ロックダウンモードは誰が使用すべきでしょうか?

Apple によれば、この機能は実際には、「身元や行動が原因で、国家の支援を受けた傭兵スパイウェアを開発している NSO グループやその他の民間企業などによる最も高度なデジタル脅威の標的となる可能性のある、ごく少数のユーザー」を保護するという考えのもとに開発されたとのことです。

過去2年間、スパイウェアビジネスとその背後にある企業に関する報告が大幅に増加しました。サイバー監視、あるいはスパイ行為を丁寧な言葉で「雇われ監視」と呼ぶビジネスは、現在、MetaやGoogleといったインターネット大手企業によって厳重に監視・追跡されています。

研究機関の支援

ロックダウンモードのリリース発表に加えて、Appleは「高度に標的を絞ったサイバー攻撃を調査、暴露、防止する組織を支援する」ために1,000万ドルの助成金を提供することも発表した。

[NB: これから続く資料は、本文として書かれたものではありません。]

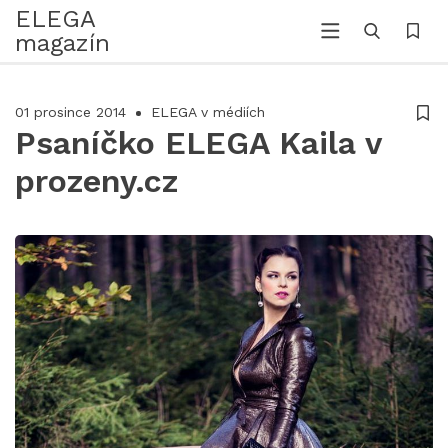
ELEGA
magazín
01 prosince 2014
ELEGA v médiích
Psaníčko ELEGA Kaila v
prozeny.cz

この助成金は、フォード財団が設立・助言する「尊厳と正義基金」に支給されます。フォード財団は、世界的な公平性の推進に尽力する民間財団であり、慈善資金を結集して世界的な社会正義の推進に努めています。「尊厳と正義基金」は、501(c)(3)に基づく公益団体であるニュー・ベンチャー・ファンドの財政支援プロジェクトです。

開示:私はトレンドマイクロに勤務していますが、この記事で述べられている意見は私自身のものです。